A Son in Glory

A Son in Glory October 30, 2012

My pastoral colleague, Toby Sumpter, has just come out with a wonderful commentary on Job, Job Through New Eyes: A Son for Glory . I am biased in favor of my friend, but I’m confident that even an unbiased reader will find a lot to like.

Toby reads Job as something more than theodicy or a meditation on suffering, something more than a story of loss and restoration. He sees in Job a theology of glorification, as Job moves from his original priestly role (sacrificing for his sons) through the royal contentions with his friends (like Girard, Toby thinks that Job is a king surrounded by envious, grasping counselors) toward his climactic prophetic encounter with the God of the storm cloud.

He argues that when Yahweh shows up, “he is not merely putting Job ‘back in his place.’ Yahweh does not want Job to stay where he is . . . .

“the entire book up to this point has been thrusting Job forward. Job has been struck and he has suffered, but he is being made perfect through suffering. He is going from perfect to perfected.
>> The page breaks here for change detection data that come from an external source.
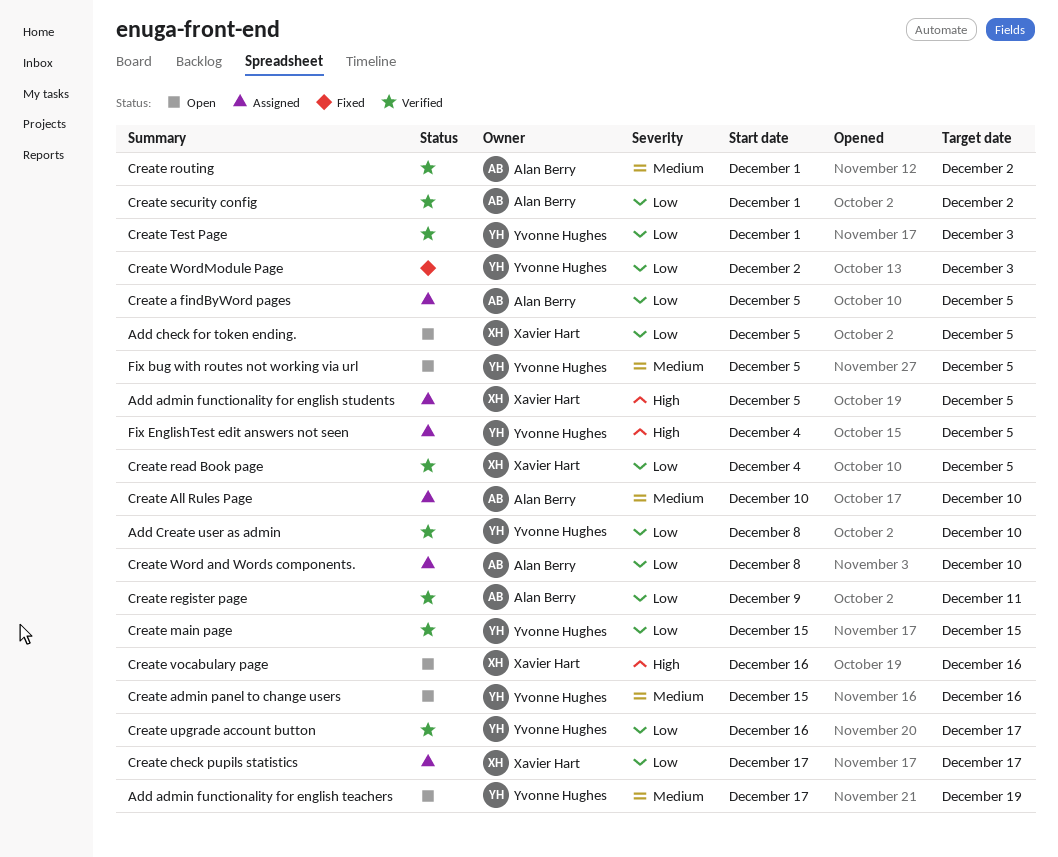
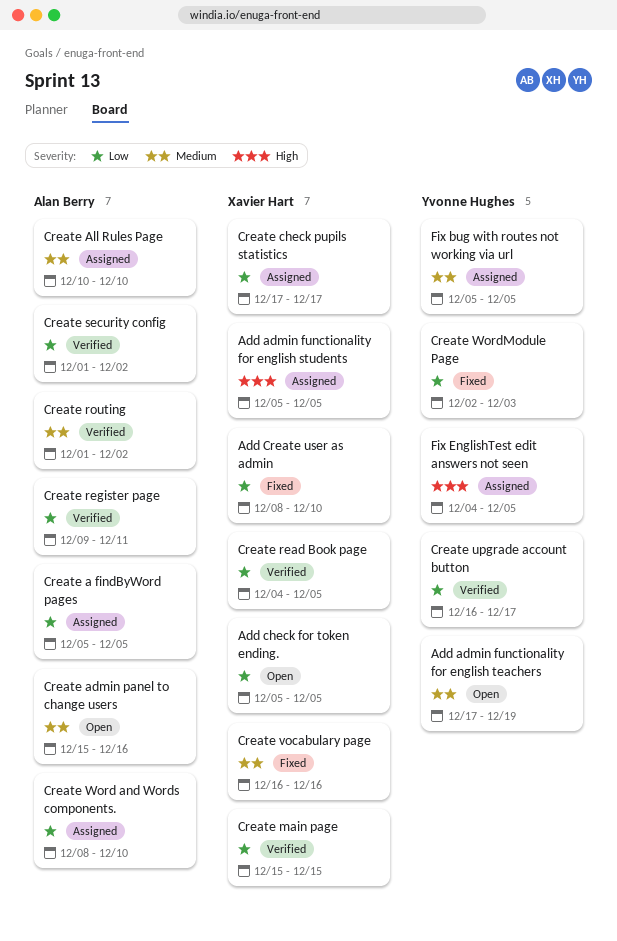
Add Create user as admin, status: Verified -> Fixed
Add Create user as admin, owner: Yvonne Hughes -> Xavier Hart
Create admin panel to change users, owner: Yvonne Hughes -> Alan Berry
Create main page, owner: Yvonne Hughes -> Xavier Hart
Create Test Page: present -> none
Create vocabulary page, status: Open -> Fixed
Create vocabulary page, priority: High -> Medium
Fix bug with routes not working via url, status: Open -> Assigned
He is being draw up into the Spirit-wind presence of his Father . . . Job has moved from being a great son in the east who was not among the ‘sons of God’ to becoming a son who stands before his Maker and Father and talks with him” (p. 179).

This, Toby shows, is what Job wanted all along. When he longed to die, he was longing to be with God; he was longing for vindication and judgment in the presence of God.

It’s a unique reading of Job, lively and edifying.